The government will start to classify hepatitis C and two other bacteria-resistant infections as “Group 3 Infectious Diseases” beginning Saturday, under its recent amendment to the Infectious Disease Control and Prevention Act.

According to the Ministry of Health and Welfare Friday, the new measure calls for doctors to immediately report to the director of a public health clinic after they diagnose a patient with hepatitis C, Vancomycin-Resistant Staphylococcus aureus (VRSA) or Carbapenem-Resistant Enterobacteriaceae (CRE).

The ministry pointed out that the public has been at risk for hepatitis C since the end of 2015 when some clinics recycled disposable syringes for medical treatments. The country currently has an insufficient monitoring system that designates only 186 hospitals as subject to constant surveillance, making it difficult for health authorities to detect hepatitis C outbreaks in hospitals outside of the selected ones, the ministry said.

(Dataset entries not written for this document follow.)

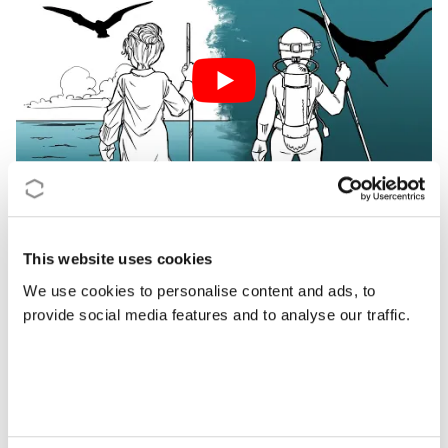
This website uses cookies
We use cookies to personalise content and ads, to
provide social media features and to analyse our traffic.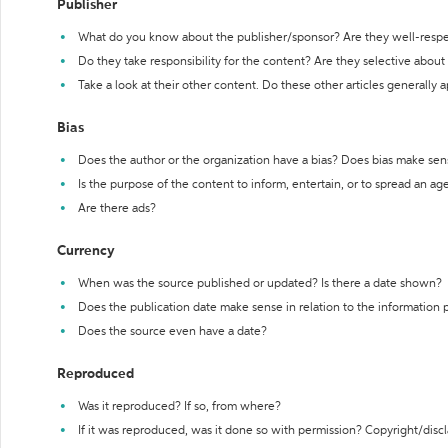
Publisher
What do you know about the publisher/sponsor? Are they well-resp
Do they take responsibility for the content? Are they selective abou
Take a look at their other content. Do these other articles generally 
Bias
Does the author or the organization have a bias? Does bias make sen
Is the purpose of the content to inform, entertain, or to spread an a
Are there ads?
Currency
When was the source published or updated? Is there a date shown?
Does the publication date make sense in relation to the information
Does the source even have a date?
Reproduced
Was it reproduced? If so, from where?
If it was reproduced, was it done so with permission? Copyright/disc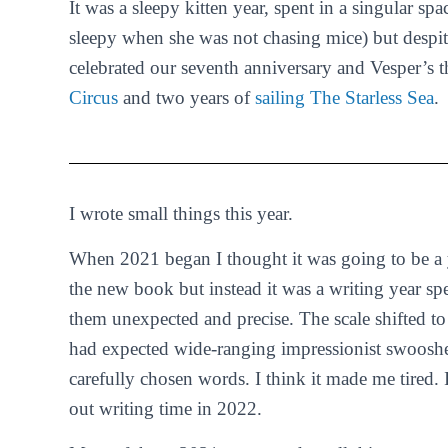
It was a sleepy kitten year, spent in a singular spa
sleepy when she was not chasing mice) but despite
celebrated our seventh anniversary and Vesper’s 
Circus
and two years of
sailing The Starless Sea
.
I wrote small things this year.
When 2021 began I thought it was going to be a y
the new book but instead it was a writing year spen
them unexpected and precise. The scale shifted t
had expected wide-ranging impressionist swooshes.
carefully chosen words. I think it made me tired.
out writing time in 2022.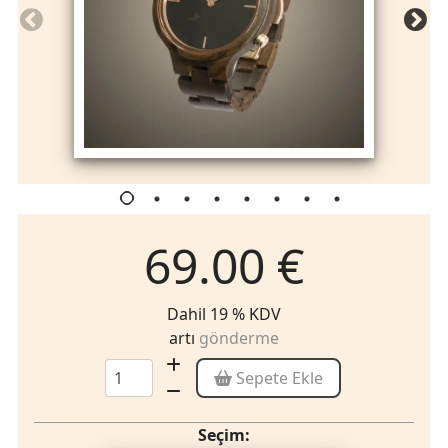
69.00 €
Dahil 19 % KDV
artı
gönderme
Sepete Ekle
Seçim: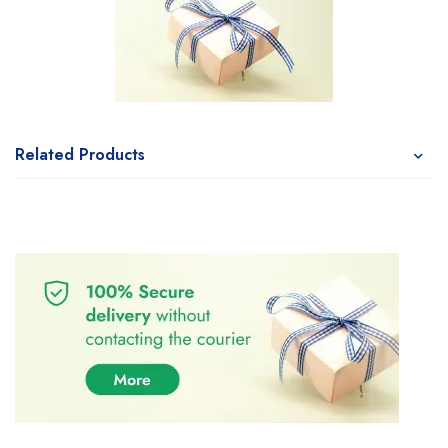
Related Products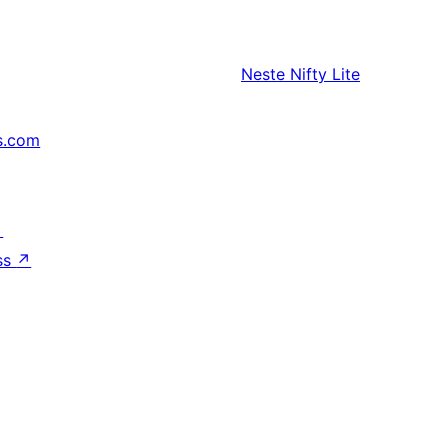
Neste
Nifty Lite
s.com
↗
ss
↗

The Group 3 infectious diseases require “continuous surveillance and the formulation of control measures against the outbreak thereof as they may prevail intermittently,” according to the medical act. “Once physicians, including Chinese medicine doctors, report a Group 3 disease to a public health director, the health center should conduct a case study, and if an actual case is suspected, the health authorities will then carry out an immediate epidemiological investigation,” a ministry official said.

The ministry has made various other efforts to cope with the problem of antimicrobial resistance (AMR) diseases, both here and abroad. In August 2016, the country established and announced national antibiotic resistance management measures to last till 2020, and strengthened the monitoring system of resistant bacteria.

Meanwhile, the Korea Centers for Disease Control and Prevention (KCDC) will revise the "Guideline for the Prevention of Medical Infections Standard" for the first time in 12 years, and distribute it this month to prevent and manage medical-related infections at their onset.

KCDC also plans to strengthen medical infection control and the antibiotic resistance prevention system by establishing the Medical Infection Control Department, in an organizational restructuring, which went into effect on May 8.